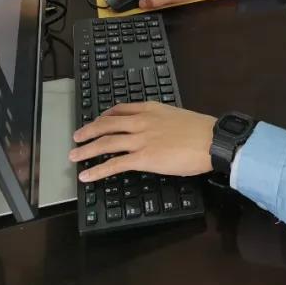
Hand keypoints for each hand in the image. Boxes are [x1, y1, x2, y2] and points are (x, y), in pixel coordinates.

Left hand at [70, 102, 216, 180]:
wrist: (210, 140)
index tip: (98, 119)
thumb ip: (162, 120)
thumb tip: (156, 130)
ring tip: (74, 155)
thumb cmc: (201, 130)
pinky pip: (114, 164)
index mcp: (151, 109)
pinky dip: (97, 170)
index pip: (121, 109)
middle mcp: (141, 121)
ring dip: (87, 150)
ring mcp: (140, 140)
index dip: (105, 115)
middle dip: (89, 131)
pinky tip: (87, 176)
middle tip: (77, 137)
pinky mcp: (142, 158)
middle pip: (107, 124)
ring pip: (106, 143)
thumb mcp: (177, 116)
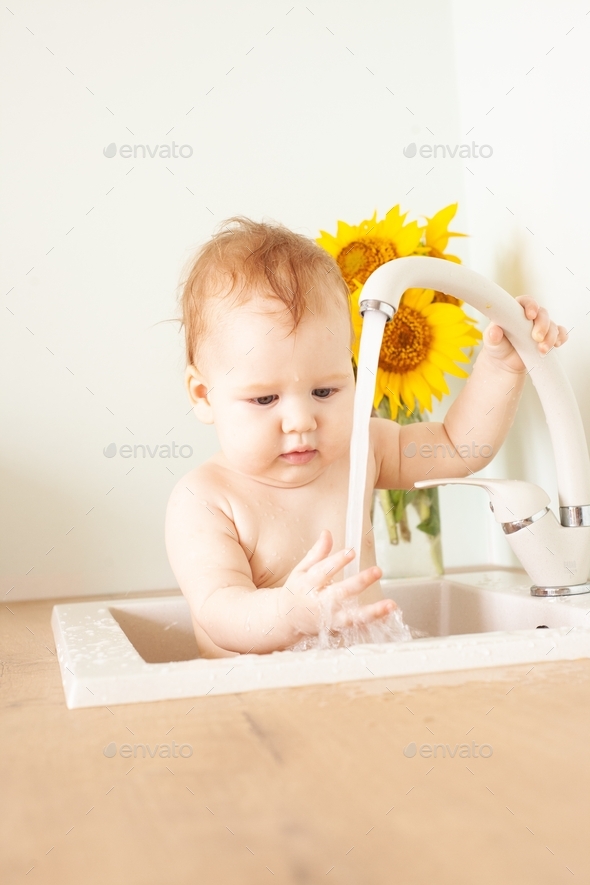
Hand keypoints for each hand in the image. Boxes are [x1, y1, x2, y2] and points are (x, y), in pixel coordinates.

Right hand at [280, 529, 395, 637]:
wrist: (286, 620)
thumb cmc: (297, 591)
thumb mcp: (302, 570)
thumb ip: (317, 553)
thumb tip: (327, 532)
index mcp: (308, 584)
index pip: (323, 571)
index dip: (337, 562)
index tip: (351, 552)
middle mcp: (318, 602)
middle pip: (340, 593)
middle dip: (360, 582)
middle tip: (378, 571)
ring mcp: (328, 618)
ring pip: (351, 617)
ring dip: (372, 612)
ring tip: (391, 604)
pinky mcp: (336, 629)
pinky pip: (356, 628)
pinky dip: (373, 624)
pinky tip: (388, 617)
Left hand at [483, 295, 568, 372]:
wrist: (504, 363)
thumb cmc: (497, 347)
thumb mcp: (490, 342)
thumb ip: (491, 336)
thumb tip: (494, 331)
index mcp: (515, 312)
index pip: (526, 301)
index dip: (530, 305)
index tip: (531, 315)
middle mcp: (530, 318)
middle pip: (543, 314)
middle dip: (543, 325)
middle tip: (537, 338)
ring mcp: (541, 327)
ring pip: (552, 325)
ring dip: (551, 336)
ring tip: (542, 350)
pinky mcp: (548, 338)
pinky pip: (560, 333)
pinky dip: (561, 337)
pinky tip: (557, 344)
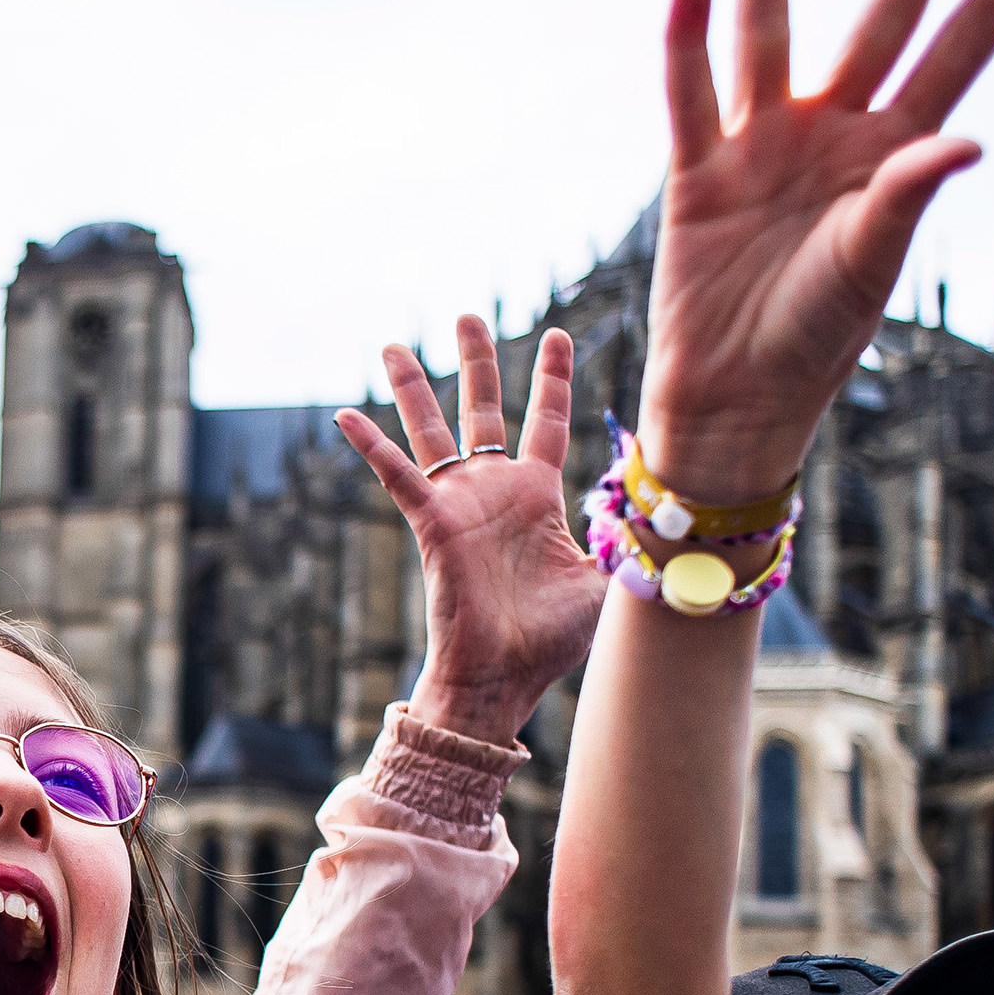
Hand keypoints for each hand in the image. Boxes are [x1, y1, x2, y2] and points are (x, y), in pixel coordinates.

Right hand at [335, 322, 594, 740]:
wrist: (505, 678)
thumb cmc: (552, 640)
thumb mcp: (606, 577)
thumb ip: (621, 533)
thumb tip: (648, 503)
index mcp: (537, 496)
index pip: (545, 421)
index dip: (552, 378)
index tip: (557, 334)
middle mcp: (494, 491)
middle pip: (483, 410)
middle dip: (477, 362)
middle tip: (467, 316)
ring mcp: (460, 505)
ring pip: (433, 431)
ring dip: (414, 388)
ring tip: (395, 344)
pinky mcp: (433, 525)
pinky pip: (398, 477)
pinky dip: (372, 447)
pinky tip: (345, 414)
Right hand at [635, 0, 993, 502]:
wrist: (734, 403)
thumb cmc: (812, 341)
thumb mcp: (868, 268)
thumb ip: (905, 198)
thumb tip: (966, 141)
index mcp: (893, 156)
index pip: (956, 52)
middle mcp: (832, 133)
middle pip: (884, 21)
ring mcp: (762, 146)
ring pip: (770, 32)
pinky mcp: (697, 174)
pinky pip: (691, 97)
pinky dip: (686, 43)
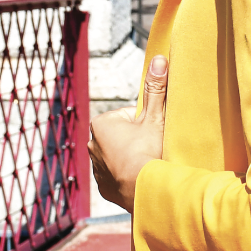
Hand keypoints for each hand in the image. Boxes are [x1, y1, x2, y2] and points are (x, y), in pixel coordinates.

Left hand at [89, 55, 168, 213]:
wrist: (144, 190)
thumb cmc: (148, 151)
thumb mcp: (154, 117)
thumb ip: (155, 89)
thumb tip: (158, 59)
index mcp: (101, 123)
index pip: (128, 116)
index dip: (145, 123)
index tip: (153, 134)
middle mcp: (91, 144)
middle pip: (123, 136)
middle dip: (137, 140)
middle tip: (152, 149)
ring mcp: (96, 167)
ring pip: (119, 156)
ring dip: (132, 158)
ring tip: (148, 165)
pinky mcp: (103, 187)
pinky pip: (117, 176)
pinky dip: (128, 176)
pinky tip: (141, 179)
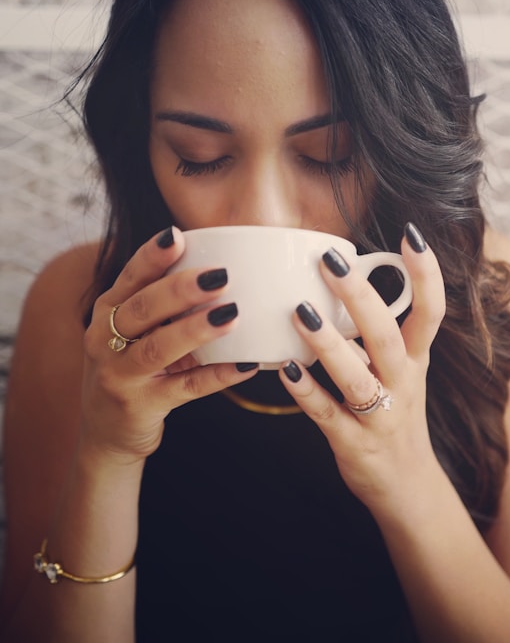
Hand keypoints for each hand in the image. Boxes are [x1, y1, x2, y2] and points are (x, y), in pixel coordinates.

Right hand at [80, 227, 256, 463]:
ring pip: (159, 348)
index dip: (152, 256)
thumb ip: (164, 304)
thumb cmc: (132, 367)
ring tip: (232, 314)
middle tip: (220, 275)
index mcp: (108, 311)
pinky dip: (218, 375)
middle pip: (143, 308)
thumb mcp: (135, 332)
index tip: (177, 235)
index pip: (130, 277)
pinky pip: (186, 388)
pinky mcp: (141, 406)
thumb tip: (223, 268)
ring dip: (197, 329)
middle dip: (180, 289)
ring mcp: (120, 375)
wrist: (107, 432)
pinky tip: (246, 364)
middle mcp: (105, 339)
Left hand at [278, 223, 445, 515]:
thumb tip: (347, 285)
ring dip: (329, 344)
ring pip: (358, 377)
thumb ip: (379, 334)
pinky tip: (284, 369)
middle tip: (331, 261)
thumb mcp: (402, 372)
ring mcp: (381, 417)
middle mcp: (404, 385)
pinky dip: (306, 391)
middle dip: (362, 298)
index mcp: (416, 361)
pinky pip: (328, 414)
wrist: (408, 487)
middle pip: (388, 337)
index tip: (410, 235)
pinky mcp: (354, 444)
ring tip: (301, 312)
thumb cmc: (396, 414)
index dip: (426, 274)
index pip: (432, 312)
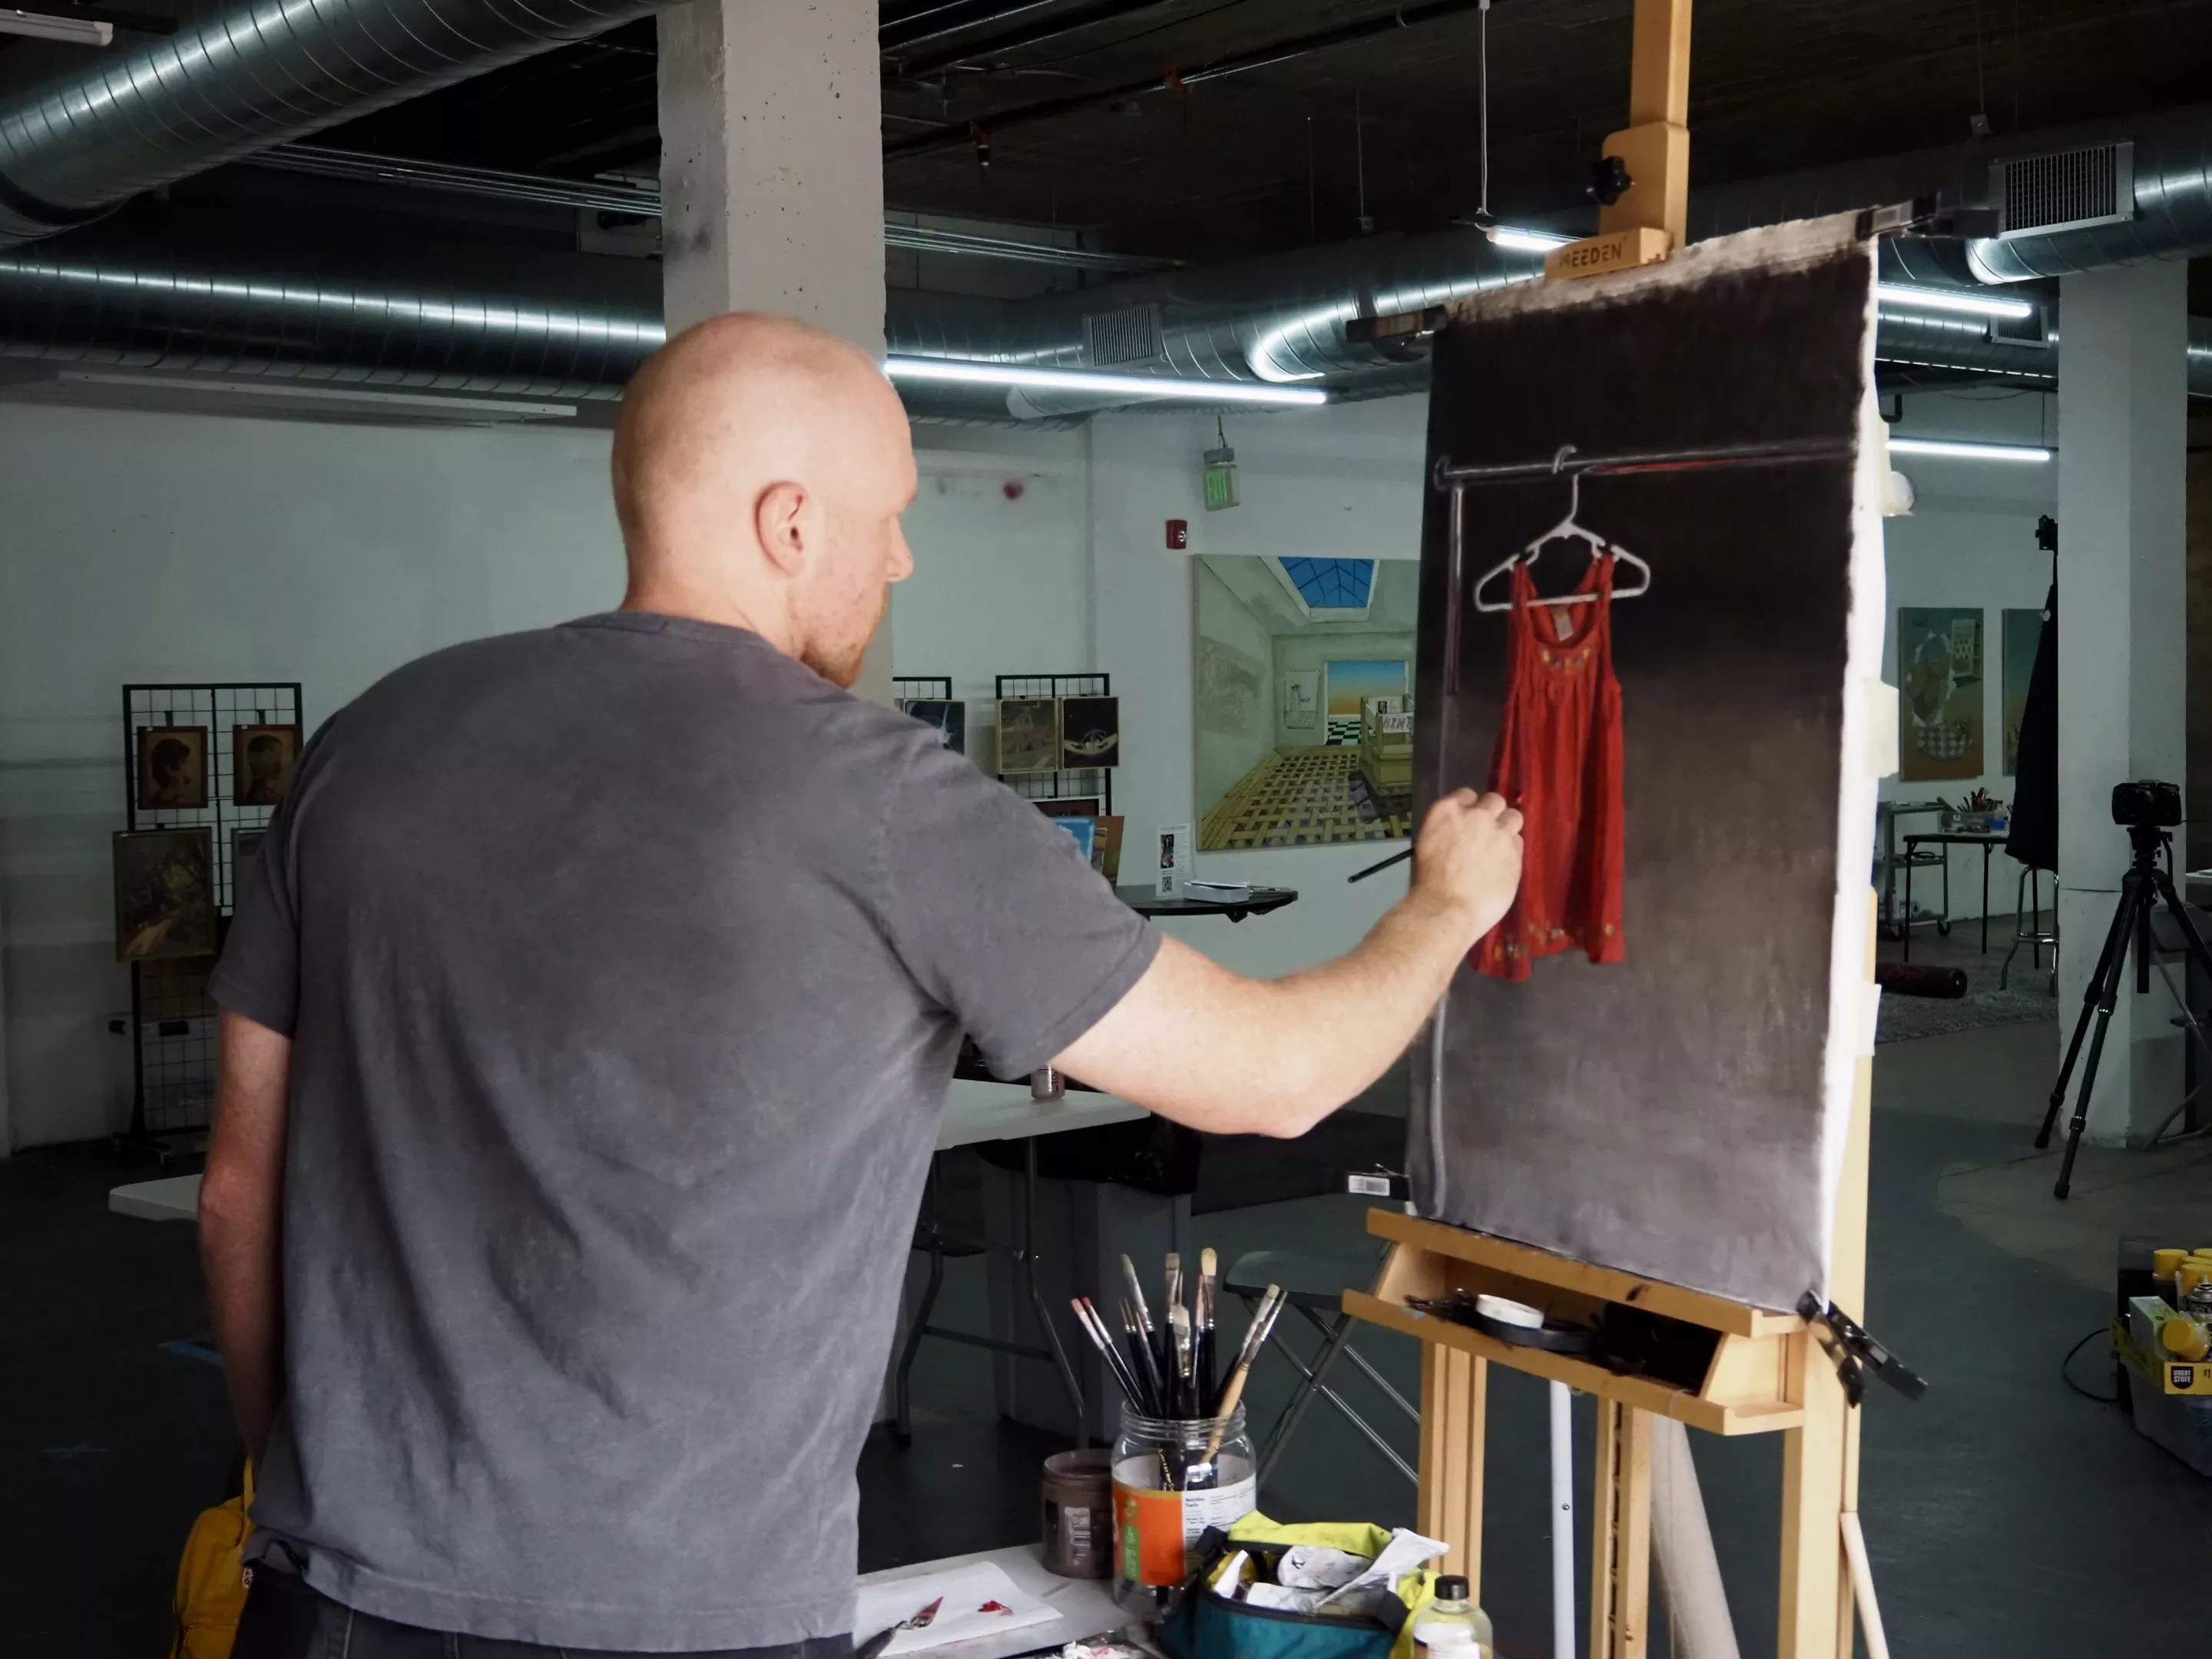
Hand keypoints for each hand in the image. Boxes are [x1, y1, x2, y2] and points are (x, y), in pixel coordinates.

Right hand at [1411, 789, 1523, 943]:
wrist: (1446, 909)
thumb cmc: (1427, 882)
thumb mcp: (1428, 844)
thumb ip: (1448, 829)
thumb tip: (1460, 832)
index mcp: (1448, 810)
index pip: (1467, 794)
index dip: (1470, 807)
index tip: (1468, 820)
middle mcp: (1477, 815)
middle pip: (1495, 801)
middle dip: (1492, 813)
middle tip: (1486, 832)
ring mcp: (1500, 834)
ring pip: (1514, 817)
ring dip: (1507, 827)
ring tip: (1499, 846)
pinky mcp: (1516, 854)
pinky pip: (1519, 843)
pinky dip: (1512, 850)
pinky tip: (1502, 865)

----

» **What the exercise asks**: Omit every image. Quote each record exactly.

» **Solution to this problem**:
Hand keypoints for each hand in the image. Boxes are [x1, y1, x2, y2] and points are (x, y), in pixel coordinates.

Left hand at [70, 102, 216, 180]:
wrist: (210, 140)
index tip: (98, 119)
thumb ip: (162, 120)
thumb tip: (156, 130)
ring tip: (74, 155)
thumb cmc: (201, 130)
pinky pip: (114, 164)
index mcp: (151, 109)
pinky dip: (97, 170)
index pip: (121, 109)
middle mcp: (141, 121)
ring dip: (87, 150)
ring mcp: (140, 140)
index dip: (105, 115)
middle dip: (89, 131)
pinky tip: (87, 176)
middle tip: (77, 137)
pinky mcp: (142, 158)
middle pip: (107, 124)
ring pip: (106, 143)
thumb mcp: (177, 116)
Hand keypoints for each hand in the image. Boxes are [x1, y1, x2, y2] and points are (x, y), in pixel coordinates.

Right hand at [280, 529, 395, 637]:
wrist: (286, 620)
thumb cmc: (297, 591)
thumb mcp: (302, 570)
thumb ip: (317, 553)
thumb tip: (327, 532)
index mcp: (308, 584)
index pip: (323, 571)
index dip: (337, 562)
index tip: (351, 552)
middle mcp: (318, 602)
middle pip: (340, 593)
middle dip: (360, 582)
middle tip: (378, 571)
ring mcp: (328, 618)
ring pip: (351, 617)
ring dip: (372, 612)
ring tip: (391, 604)
pinky mcp: (336, 629)
pinky pip: (356, 628)
pinky dip: (373, 624)
pinky tip: (388, 617)
Left hand at [483, 295, 568, 372]:
wrist: (504, 363)
thumb cmc: (497, 347)
thumb mcp: (490, 342)
thumb ip: (491, 336)
thumb tip: (494, 331)
index mcp: (515, 312)
index pip: (526, 301)
index dip: (530, 305)
index tip: (531, 315)
middle mcp: (530, 318)
middle pip: (543, 314)
middle dip: (543, 325)
middle tip: (537, 338)
ring mcp: (541, 327)
ring pip: (552, 325)
ring dip: (551, 336)
ring tip: (542, 350)
pinky mcp: (548, 338)
pinky pip: (560, 333)
pinky dip: (561, 337)
pinky tip: (557, 344)
Hand keypoints for each hand in the image. Boxes are [x1, y1, x2, y2] and points are (x, y), in pixel coordinates.

Right hand at [335, 322, 594, 740]:
wrist: (505, 678)
thumb cmc: (552, 640)
thumb mcp: (606, 577)
thumb ip: (621, 533)
thumb tip: (648, 503)
index mcp: (537, 496)
index pip: (545, 421)
index dip: (552, 378)
index tip: (557, 334)
middle mcp: (494, 491)
middle pip: (483, 410)
middle dip: (477, 362)
middle tip: (467, 316)
ring mcp: (460, 505)
ring pip: (433, 431)
ring dip: (414, 388)
ring tip: (395, 344)
pinky mcp: (433, 525)
pinky pip: (398, 477)
pinky dip: (372, 447)
pinky tip: (345, 414)
Right hand at [635, 0, 993, 502]:
wrist: (734, 403)
thumb cmc: (812, 341)
thumb mcp: (868, 268)
thumb ip: (905, 198)
thumb tip: (966, 141)
index mcp: (893, 156)
index pip: (956, 52)
middle mcp: (832, 133)
middle pip: (884, 21)
ring mcp: (762, 146)
ring pip: (770, 32)
pinky mcp: (697, 174)
pinky pip: (691, 97)
pinky dip: (686, 43)
Hand keypoints for each hand in the image. Boxes are [x1, y1, x2, y2] and points are (x, y), in pixel coordinates.

Left hand at [89, 55, 168, 213]:
wrist: (144, 190)
thumb cmc: (148, 151)
thumb mcp: (154, 117)
thumb ip: (155, 89)
thumb tip: (158, 59)
index mcp: (101, 123)
index pip: (128, 116)
index dip: (145, 123)
index tip: (153, 134)
middle mcp: (91, 144)
middle pip: (123, 136)
middle dip: (137, 140)
middle tip: (152, 149)
ring mcp: (96, 167)
ring pip: (119, 156)
ring dip: (132, 158)
ring tip: (148, 165)
pinky mcp: (103, 187)
pinky pip: (117, 176)
pinky dip: (128, 176)
pinky tip: (141, 179)
Hand keypoints for each hand in the image. Boxes are [x1, y1, x2, y2] and points are (x, y), in pixel coordinates.

Right hand at [80, 227, 256, 463]:
ring pip: (159, 348)
index dip: (152, 256)
thumb ip: (164, 304)
thumb cmc: (132, 367)
ring tip: (232, 314)
middle tip: (220, 275)
index mcp: (108, 311)
pinky dip: (218, 375)
middle pip: (143, 308)
thumb mcp: (135, 332)
index tip: (177, 235)
index pip: (130, 277)
pinky pip: (186, 388)
pinky mcp: (141, 406)
thumb tip: (223, 268)
ring dip: (197, 329)
middle dip: (180, 289)
ring mcp: (120, 375)
wrist: (107, 432)
pinky tip: (246, 364)
middle mcp: (105, 339)
Left hand at [278, 223, 445, 515]:
thumb tip: (347, 285)
ring dip: (329, 344)
ring pip: (358, 377)
thumb ip: (379, 334)
pinky tip: (284, 369)
middle tip: (331, 261)
thumb mcp: (402, 372)
ring mcp: (381, 417)
middle mcp: (404, 385)
pinky dip: (306, 391)
middle dip: (362, 298)
index mcp: (416, 361)
pinky pip: (328, 414)
wrist: (408, 487)
middle pip: (388, 337)
index tip: (410, 235)
pinky mcp: (354, 444)
ring tip: (301, 312)
thumb cmc: (396, 414)
index dip: (426, 274)
index pip: (432, 312)
Hand keypoints for each hand in the image. Boxes are [x1, y1, x2, y2] and points are (x, y), in pixel coordinates.

Right hand at [1411, 789, 1523, 943]:
wrist: (1446, 909)
thumb cmc: (1427, 882)
thumb mcp: (1428, 844)
thumb ip: (1448, 829)
thumb tip: (1460, 832)
index mcp: (1448, 810)
index pip: (1467, 794)
index dip: (1470, 807)
index tip: (1468, 820)
middle mcp: (1477, 815)
middle pip: (1495, 801)
middle dip: (1492, 813)
middle tip: (1486, 832)
ring mcp: (1500, 834)
ring pip: (1514, 817)
ring dip: (1507, 827)
ring tip: (1499, 846)
pinky mcp: (1516, 854)
pinky pip: (1519, 843)
pinky dip: (1512, 850)
pinky tip: (1502, 865)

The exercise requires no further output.